### Task prompt:
Each line from the first line of the entries through the line holding "- This is done to improve performance." is to be restated word for word; nothing else, and no picture, belongs in the answer.

### Entries taken from a collection:
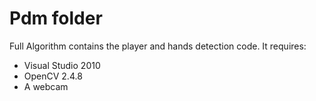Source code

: Pdm folder
===
Full Algorithm contains the player and hands detection code. It requires:
* Visual Studio 2010
* OpenCV 2.4.8
* A webcam
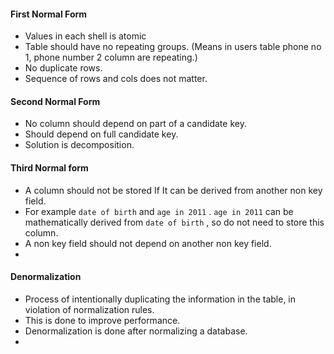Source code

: #### First Normal Form
- Values in each shell is atomic
- Table should have no repeating groups. (Means in users table phone no 1, phone number 2 column are repeating.)
- No duplicate rows.
- Sequence of rows and cols does not matter.
#### Second Normal Form
- No column should depend on part of a candidate key.
- Should depend on full candidate key.
- Solution is decomposition.
#### Third Normal form
- A column should not be stored If It can be derived from another non key field.
- For example `date of birth` and `age in 2011` . `age in 2011` can be mathematically derived from `date of birth` , so  do not need to store this column.
- A non key field should not depend on another non key field.
- 
#### Denormalization
- Process of intentionally duplicating the information in the table, in violation of normalization rules.
- This is done to improve performance.
- Denormalization is done after normalizing a database.
- 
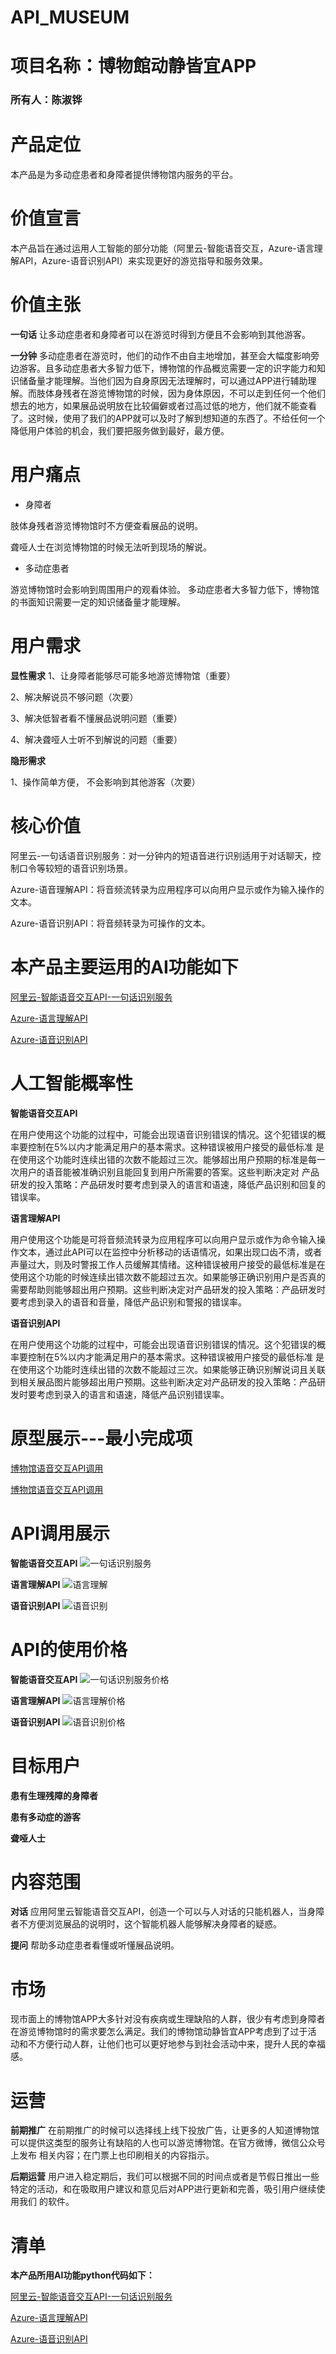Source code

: # API_MUSEUM

# 项目名称：博物館动静皆宜APP

### 所有人：陈淑铧

# 产品定位
本产品是为多动症患者和身障者提供博物馆内服务的平台。

# 价值宣言
本产品旨在通过运用人工智能的部分功能（阿里云-智能语音交互，Azure-语言理解API，Azure-语音识别API）来实现更好的游览指导和服务效果。

# 价值主张
**一句话** 让多动症患者和身障者可以在游览时得到方便且不会影响到其他游客。

**一分钟** 多动症患者在游览时，他们的动作不由自主地增加，甚至会大幅度影响旁边游客。且多动症患者大多智力低下，博物馆的作品概览需要一定的识字能力和知识储备量才能理解。当他们因为自身原因无法理解时，可以通过APP进行辅助理解。而肢体身残者在游览博物馆的时候，因为身体原因，不可以走到任何一个他们想去的地方，如果展品说明放在比较偏僻或者过高过低的地方，他们就不能查看了。这时候，使用了我们的APP就可以及时了解到想知道的东西了。不给任何一个降低用户体验的机会，我们要把服务做到最好，最方便。

# 用户痛点

- 身障者

肢体身残者游览博物馆时不方便查看展品的说明。

聋哑人士在浏览博物馆的时候无法听到现场的解说。

- 多动症患者

游览博物馆时会影响到周围用户的观看体验。
多动症患者大多智力低下，博物馆的书面知识需要一定的知识储备量才能理解。

# 用户需求

**显性需求**
1、让身障者能够尽可能多地游览博物馆（重要）

2、解决解说员不够问题（次要）

3、解决低智者看不懂展品说明问题（重要）

4、解决聋哑人士听不到解说的问题（重要）

**隐形需求**

1、操作简单方便， 不会影响到其他游客（次要）

# 核心价值
阿里云-一句话语音识别服务：对一分钟内的短语音进行识别适用于对话聊天，控制口令等较短的语音识别场景。

Azure-语音理解API：将音频流转录为应用程序可以向用户显示或作为输入操作的文本。

Azure-语音识别API：将音频转录为可操作的文本。

# 本产品主要运用的AI功能如下

[阿里云-智能语音交互API-一句话识别服务](https://ai.aliyun.com/nls/asr?spm=5176.233916.1243091.9.b7d418f01fZwRa)

[Azure-语言理解API](https://www.azure.cn/zh-cn/home/features/cognitive-services/language-understanding-intelligent-service)

[Azure-语音识别API](https://www.azure.cn/zh-cn/home/features/cognitive-services/speech-services/)

# 人工智能概率性

**智能语音交互API**

在用户使用这个功能的过程中，可能会出现语音识别错误的情况。这个犯错误的概率要控制在5%以内才能满足用户的基本需求。这种错误被用户接受的最低标准
是在使用这个功能时连续出错的次数不能超过三次。能够超出用户预期的标准是每一次用户的语音能被准确识别且能回复到用户所需要的答案。这些判断决定对
产品研发的投入策略：产品研发时要考虑到录入的语言和语速，降低产品识别和回复的错误率。

**语言理解API**

用户使用这个功能是可将音频流转录为应用程序可以向用户显示或作为命令输入操作文本，通过此API可以在监控中分析移动的话语情况，如果出现口齿不清，或者声量过大，则及时警报工作人员缓解其情绪。这种错误被用户接受的最低标准是在使用这个功能的时候连续出错次数不能超过五次。如果能够正确识别用户是否真的需要帮助则能够超出用户预期。这些判断决定对产品研发的投入策略：产品研发时要考虑到录入的语音和音量，降低产品识别和警报的错误率。

**语音识别API**

在用户使用这个功能的过程中，可能会出现语音识别错误的情况。这个犯错误的概率要控制在5%以内才能满足用户的基本需求。这种错误被用户接受的最低标准
是在使用这个功能时连续出错的次数不能超过三次。如果能够正确识别解说词且关联到相关展品图片能够超出用户预期。这些判断决定对产品研发的投入策略：产品研发时要考虑到录入的语言和语速，降低产品识别错误率。

# 原型展示---最小完成项

[博物馆语音交互API调用](https://gitee.com/NFUNM008/what/raw/master/%E5%8D%9A%E7%89%A9%E9%A6%861.png)

[博物馆语音交互API调用](https://gitee.com/NFUNM008/what/raw/master/%E5%8D%9A%E7%89%A9%E9%A6%862.png)

# API调用展示

**智能语音交互API**
![一句话识别服务](https://gitee.com/NFUNM008/what/raw/master/%E4%B8%80%E5%8F%A5%E8%AF%9D%E8%AF%86%E5%88%AB%E6%9C%8D%E5%8A%A1.png)

**语言理解API**
![语言理解](https://gitee.com/NFUNM008/what/raw/master/%E8%AF%AD%E8%A8%80%E7%90%86%E8%A7%A3.png)

**语音识别API**
![语音识别](https://gitee.com/NFUNM008/what/raw/master/%E8%AF%AD%E9%9F%B3%E8%AF%86%E5%88%AB.png)

# API的使用价格

**智能语音交互API**
![一句话识别服务价格](https://gitee.com/NFUNM008/what/raw/master/%E4%B8%80%E5%8F%A5%E8%AF%9D%E8%AF%86%E5%88%AB%E6%9C%8D%E5%8A%A1%E4%BB%B7%E6%A0%BC1.png)

**语言理解API**
![语言理解价格](https://gitee.com/NFUNM008/what/raw/master/%E8%AF%AD%E8%A8%80%E7%90%86%E8%A7%A3%E4%BB%B7%E6%A0%BC.png)

**语音识别API**
![语音识别价格](https://gitee.com/NFUNM008/what/raw/master/%E8%AF%AD%E9%9F%B3%E6%9C%8D%E5%8A%A1API.png)

# 目标用户

**患有生理残障的身障者**

**患有多动症的游客**

**聋哑人士**

# 内容范围
**对话**
应用阿里云智能语音交互API，创造一个可以与人对话的只能机器人，当身障者不方便浏览展品的说明时，这个智能机器人能够解决身障者的疑惑。

**提问**
帮助多动症患者看懂或听懂展品说明。

# 市场
现市面上的博物馆APP大多针对没有疾病或生理缺陷的人群，很少有考虑到身障者在游览博物馆时的需求要怎么满足。我们的博物馆动静皆宜APP考虑到了过于活
动和不方便行动人群，让他们也可以更好地参与到社会活动中来，提升人民的幸福感。

# 运营
**前期推广**
在前期推广的时候可以选择线上线下投放广告，让更多的人知道博物馆可以提供这类型的服务让有缺陷的人也可以游览博物馆。在官方微博，微信公众号上发布
相关内容；在门票上也印刷相关的内容指示。

**后期运营**
用户进入稳定期后，我们可以根据不同的时间点或者是节假日推出一些特定的活动，和在吸取用户建议和意见后对APP进行更新和完善，吸引用户继续使用我们
的软件。

# 清单
**本产品所用AI功能python代码如下：**

[阿里云-智能语音交互API-一句话识别服务](https://help.aliyun.com/document_detail/120693.html?spm=a2c4g.11186623.6.569.57972d0d0r95Km)

[Azure-语言理解API](https://docs.microsoft.com/zh-cn/python/api/overview/azure/cognitive-services?view=azure-python)

[Azure-语音识别API](https://docs.microsoft.com/zh-cn/python/api/overview/azure/cognitive-services?view=azure-python)

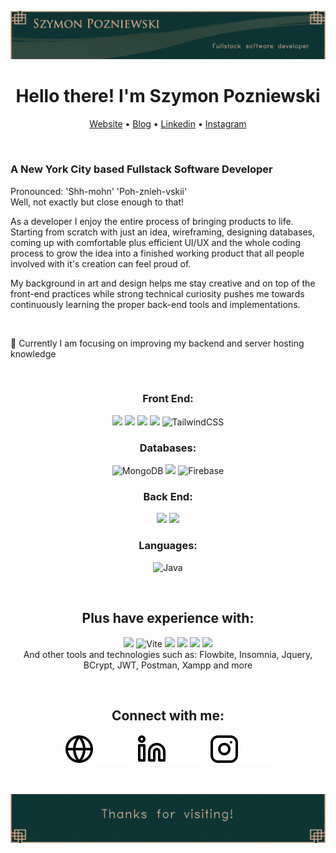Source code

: ![Header image](./img/Header.png)

<h1 align="center"> Hello there! I'm Szymon Pozniewski </h1>
<p align="center">
  <a href="https://www.shhmon.com">Website</a> •
  <a href="https://www.shhmon.blog">Blog</a> •
  <a href="https://www.linkedin.com/in/shhmon/">Linkedin</a> •
  <a href="https://instagram.com/shh.mon">Instagram</a>
</p>  

&nbsp;


### A New York City based Fullstack Software Developer

Pronounced: 'Shh-mohn' 'Poh-znieh-vskii'  
Well, not exactly but close enough to that!  

As a developer I enjoy the entire process of bringing products to life. Starting from scratch with just an idea, wireframing, designing databases, coming up with comfortable plus efficient UI/UX and the whole coding process to grow the idea into a finished working product that all people involved with it's creation can feel proud of.

My background in art and design helps me stay creative and on top of the front-end practices while strong technical curiosity pushes me towards continuously learning the proper back-end tools and implementations. 

&nbsp;  

🌱 Currently I am focusing on improving my backend and server hosting knowledge

&nbsp;  

<div align="center"> 
  
<h3 align="center"> Front End: </h3>

<img src="https://img.shields.io/badge/React-20232A?style=for-the-badge&logo=react&logoColor=61DAFB"> <img src="https://img.shields.io/badge/JavaScript-F7DF1E?style=for-the-badge&logo=javascript&logoColor=black"> <img src="https://img.shields.io/badge/HTML5-E34F26?style=for-the-badge&logo=html5&logoColor=white"> <img src="https://img.shields.io/badge/CSS3-1572B6?style=for-the-badge&logo=css3&logoColor=white"> ![TailwindCSS](https://img.shields.io/badge/tailwind-%2338B2AC.svg?style=for-the-badge&logo=tailwind-css&logoColor=white)

<h3 align="center"> Databases: </h3>
  
![MongoDB](https://img.shields.io/badge/MongoDB-%234ea94b.svg?style=for-the-badge&logo=mongodb&logoColor=white)
<img src="https://img.shields.io/badge/MySQL-005C84?style=for-the-badge&logo=mysql&logoColor=white">
![Firebase](https://img.shields.io/badge/firebase-a08021?style=for-the-badge&logo=firebase&logoColor=ffcd34)

<h3 align="center"> Back End: </h3>
<img src="https://img.shields.io/badge/Node.js-43853D?style=for-the-badge&logo=node.js&logoColor=white">
<img src="https://img.shields.io/badge/Express.js-000000?style=for-the-badge&logo=express&logoColor=white">

<h3 align="center"> Languages: </h3>
 
 ![Java](https://img.shields.io/badge/java-%23ED8B00.svg?style=for-the-badge&logo=java&logoColor=white) 


</div>

&nbsp;  

<h2 align="center"> Plus have experience with: </h2>

<div align="center"> 
 
 <img src="https://img.shields.io/badge/VSCode-0078D4?style=for-the-badge&logo=visual%20studio%20code&logoColor=white"> ![Vite](https://img.shields.io/badge/vite-%23646CFF.svg?style=for-the-badge&logo=vite&logoColor=white) <img src="https://img.shields.io/badge/PHP-777BB4?style=for-the-badge&logo=php&logoColor=white"> <img src="https://img.shields.io/badge/C%2B%2B-00599C?style=for-the-badge&logo=c%2B%2B&logoColor=white"> <img src="https://img.shields.io/badge/Android_Studio-3DDC84?style=for-the-badge&logo=android-studio&logoColor=white"> <img src="https://img.shields.io/badge/Amazon_AWS-FF9900?style=for-the-badge&logo=amazonaws&logoColor=white">  
And other tools and technologies such as: Flowbite, Insomnia, Jquery, BCrypt, JWT, Postman, Xampp and more

</div>

&nbsp;  

<h2 align="center">Connect with me: </h2>

<div align="center"> 

[![website](./img/globe-light.svg)](https://www.shhmon.com#gh-light-mode-only)
[![website](./img/globe-dark.svg)](https://www.shhmon.com#gh-dark-mode-only)
&nbsp;&nbsp;
[![linkedin](./img/linkedin-light.svg)](https://www.linkedin.com/in/shhmon#gh-light-mode-only)
[![linkedin](./img/linkedin-dark.svg)](https://www.linkedin.com/in/shhmon#gh-dark-mode-only)
&nbsp;&nbsp;
[![instagram](./img/instagram-light.svg)](https://instagram.com/shh.mon#gh-light-mode-only)
[![instagram](./img/instagram-dark.svg)](https://instagram.com/shh.mon#gh-dark-mode-only)

</div>

[website]: https://shhmon.com
[instagram]: https://instagram.com/shh.mon
[linkedin]: https://www.linkedin.com/in/shhmon

&nbsp;  

![Footer image](./img/Footer.png)
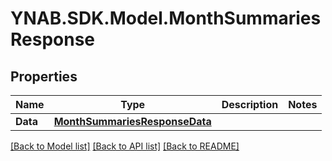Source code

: # YNAB.SDK.Model.MonthSummariesResponse
## Properties

Name | Type | Description | Notes
------------ | ------------- | ------------- | -------------
**Data** | [**MonthSummariesResponseData**](MonthSummariesResponseData.md) |  | 

[[Back to Model list]](../README.md#documentation-for-models) [[Back to API list]](../README.md#documentation-for-api-endpoints) [[Back to README]](../README.md)

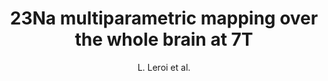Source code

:---
cat: metric
subcat: metric
bestof: false
author: L. Leroi et al.
title: 23Na multiparametric mapping over the whole brain at 7T
year: 2019
type: inproceedings
booktitle: Proceedings of the International Society for Magnetic Resonance in Medicine
---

### Reply to the exercise:
Source code

: Pdm folder
===
Full Algorithm contains the player and hands detection code. It requires:
* Visual Studio 2010
* OpenCV 2.4.8
* A webcam
Source code

: #### First Normal Form
- Values in each shell is atomic
- Table should have no repeating groups. (Means in users table phone no 1, phone number 2 column are repeating.)
- No duplicate rows.
- Sequence of rows and cols does not matter.
#### Second Normal Form
- No column should depend on part of a candidate key.
- Should depend on full candidate key.
- Solution is decomposition.
#### Third Normal form
- A column should not be stored If It can be derived from another non key field.
- For example `date of birth` and `age in 2011` . `age in 2011` can be mathematically derived from `date of birth` , so  do not need to store this column.
- A non key field should not depend on another non key field.
- 
#### Denormalization
- Process of intentionally duplicating the information in the table, in violation of normalization rules.
- This is done to improve performance.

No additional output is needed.